** Information supplied follows **
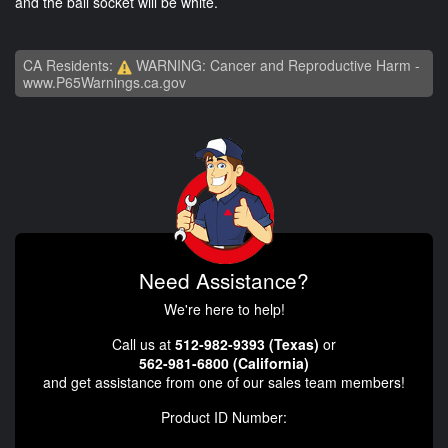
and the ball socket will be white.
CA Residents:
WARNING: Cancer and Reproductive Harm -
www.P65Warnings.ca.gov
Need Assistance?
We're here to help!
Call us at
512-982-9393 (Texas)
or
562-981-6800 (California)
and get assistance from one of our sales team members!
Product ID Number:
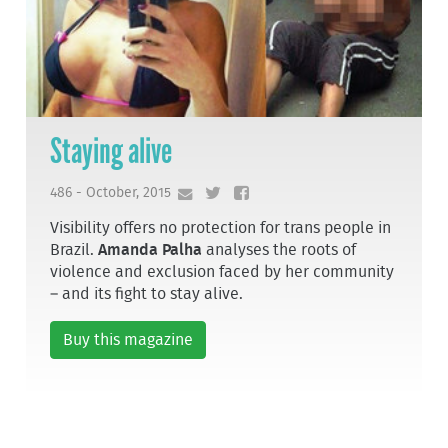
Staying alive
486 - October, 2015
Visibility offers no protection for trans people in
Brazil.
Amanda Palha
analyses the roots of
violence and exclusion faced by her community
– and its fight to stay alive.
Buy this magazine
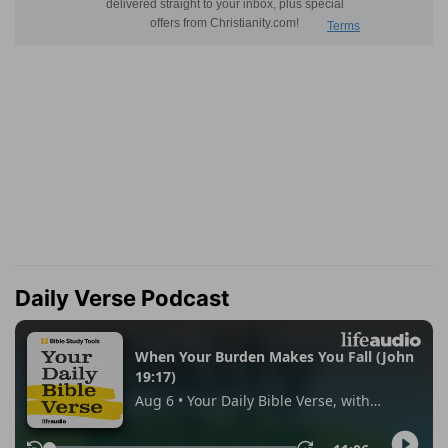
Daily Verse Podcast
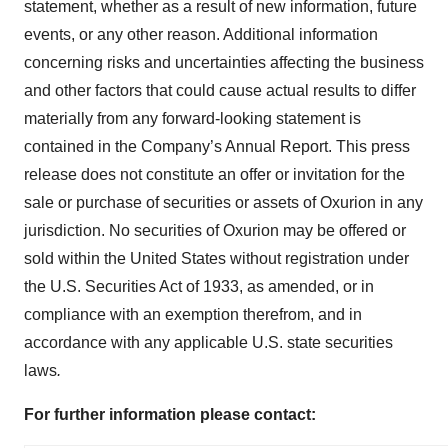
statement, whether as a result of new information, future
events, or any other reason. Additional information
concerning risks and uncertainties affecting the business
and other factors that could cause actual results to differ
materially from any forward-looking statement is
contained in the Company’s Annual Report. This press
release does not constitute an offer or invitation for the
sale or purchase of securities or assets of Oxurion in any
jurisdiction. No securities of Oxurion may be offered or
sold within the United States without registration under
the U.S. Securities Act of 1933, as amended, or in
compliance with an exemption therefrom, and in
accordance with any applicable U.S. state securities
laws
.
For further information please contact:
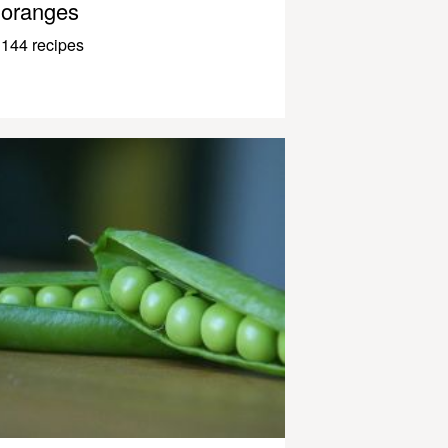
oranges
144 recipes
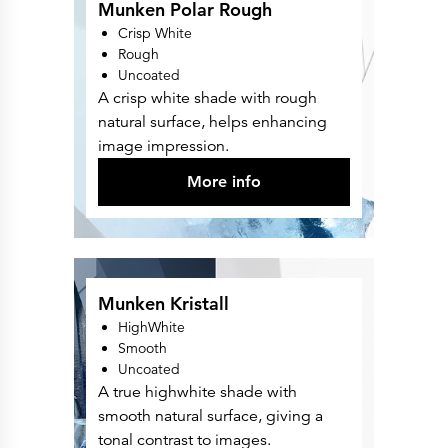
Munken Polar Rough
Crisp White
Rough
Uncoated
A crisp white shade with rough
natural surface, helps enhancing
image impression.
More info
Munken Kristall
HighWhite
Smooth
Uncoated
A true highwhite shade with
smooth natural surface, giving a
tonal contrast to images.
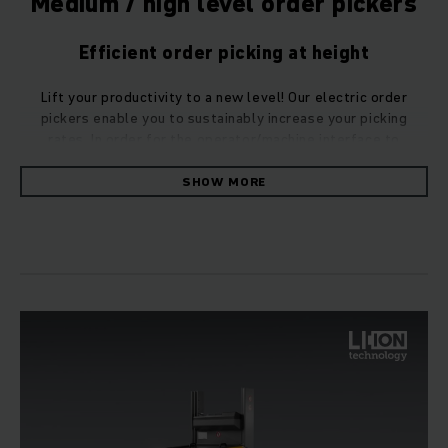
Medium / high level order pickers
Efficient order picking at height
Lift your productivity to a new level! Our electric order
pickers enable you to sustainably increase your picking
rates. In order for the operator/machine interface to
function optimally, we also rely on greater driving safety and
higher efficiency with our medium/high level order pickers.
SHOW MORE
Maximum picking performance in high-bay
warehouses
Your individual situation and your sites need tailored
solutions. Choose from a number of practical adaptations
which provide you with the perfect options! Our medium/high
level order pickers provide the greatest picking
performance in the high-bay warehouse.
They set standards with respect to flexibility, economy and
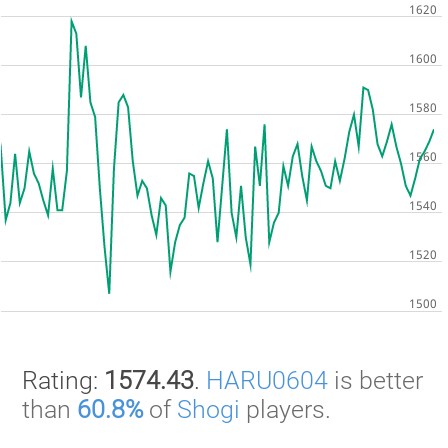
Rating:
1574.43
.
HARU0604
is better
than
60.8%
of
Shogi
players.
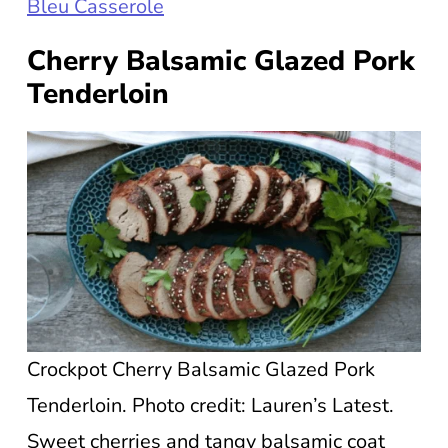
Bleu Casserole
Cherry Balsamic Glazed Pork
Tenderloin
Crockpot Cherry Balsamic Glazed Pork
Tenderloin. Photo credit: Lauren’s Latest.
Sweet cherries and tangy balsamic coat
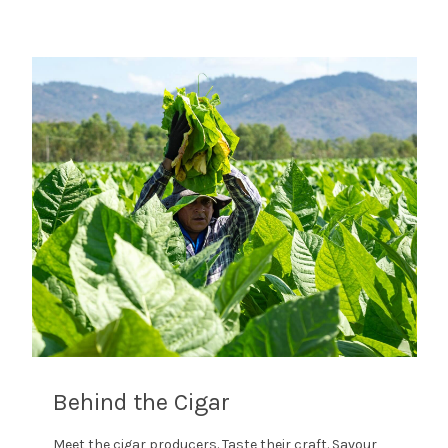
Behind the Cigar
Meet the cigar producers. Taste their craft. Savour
** End of Information supplied **
State how many lines in the rows contain the string "Glazed", counting only matches with the same capitalization. Reply with the number alone.

2